In an article on September 29, 2012 Abdi Sheikh and Feisal Omar have reported for Reuters: “Somalia’s al Shabaab rebels pull out of Kismayu bastion.” Overnight, Somalia’s al Shabaab rebels retreated from the southern port of Kismayu, therefore abandoning the last major bastion of their five-year revolt to an offensive by African Union and Somali government troops. This loss of Kismayu a day after it was attacked by Kenyan and Somali soldiers backed by air strikes is certain deal a major blow to the al Qaeda-linked rebels.
However, the situation in Somalia is plagued by problems dealing with accurate reporting on the situation there with Al Jazeera reporting on September 28, 2012: “Somalia’s war on journalism.” 13 journalists have been killed in Somalia this year. On September 20 a suicide bomb attack in Mogadishu killed three reporters.

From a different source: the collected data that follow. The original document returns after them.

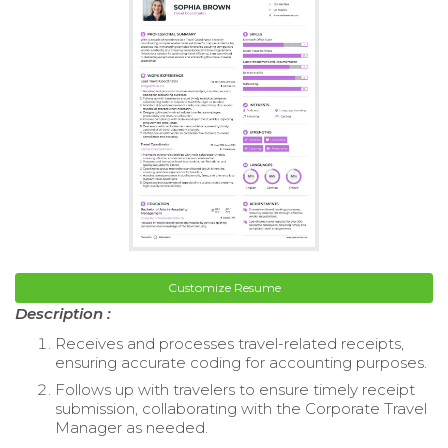
Customize Resume
Description :
Receives and processes travel-related receipts,
ensuring accurate coding for accounting purposes.
Follows up with travelers to ensure timely receipt
submission, collaborating with the Corporate Travel
Manager as needed.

Just a few hours later, unidentified gunmen shot dead veteran journalist Hassan Yusuf Absuge for covering the explosion. Al-Shabaab, which is the armed militant group operating in Somalia, has claimed responsibility for a number of the killings this year.
However, it appears Al-Shabaab is not the only threat to journalists in Somalia. No official regulations exist on what you can or cannot report, however, journalists trying to cover stories that criticize Al-Shabab, government, big business or certain clans and their leaders, clearly do so at their own risk. In the meantime as Syria’s civil war gets bloodier, journalists and media activists have been becoming ever more explicit targets for attack. 11 professional journalists and 32 citizen journalists have been killed in Syria.

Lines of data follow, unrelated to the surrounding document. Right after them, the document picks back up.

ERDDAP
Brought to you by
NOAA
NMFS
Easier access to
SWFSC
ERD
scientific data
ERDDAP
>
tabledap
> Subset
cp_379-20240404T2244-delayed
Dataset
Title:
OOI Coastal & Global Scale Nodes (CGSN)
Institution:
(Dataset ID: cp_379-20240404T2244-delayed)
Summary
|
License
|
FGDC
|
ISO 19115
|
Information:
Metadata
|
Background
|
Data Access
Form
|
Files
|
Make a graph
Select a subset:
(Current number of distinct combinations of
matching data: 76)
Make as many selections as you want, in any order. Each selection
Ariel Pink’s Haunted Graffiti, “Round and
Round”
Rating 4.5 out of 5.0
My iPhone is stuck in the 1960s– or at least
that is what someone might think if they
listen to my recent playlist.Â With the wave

Al Jazeera has also reported, “The decision by the Iranian government to block access to Google’s search and mail services in the country – after widespread protests over the anti-Islam Youtube clip – is being seen as a step towards disconnecting Iran from the world-wide web completely; Vietnam, which has the second largest number of internet dissidents in jail in the world after China, is seeking to push through a new law which would require internet users to register with their real names and would impose further penalties for criticizing the regime.”
And in the United States, although this is denied by the government, human rights activist citizens journalists are often hit as being mentally ill by the government and the American psychiatrists, which is often upheld by the courts. The targets of these assaults are drugged with painful psychotropic drugs and often thrown into mental institutions where they are beaten up, drugged further and put in isolation. And the U.S. feds often keep these journalists under intense electronic surveillance and blacklist their interests. Therefore, as a crackdown on the truth about the world around us prevails across the world, a lack of respect for a free press is apparent internationally, including in the United States.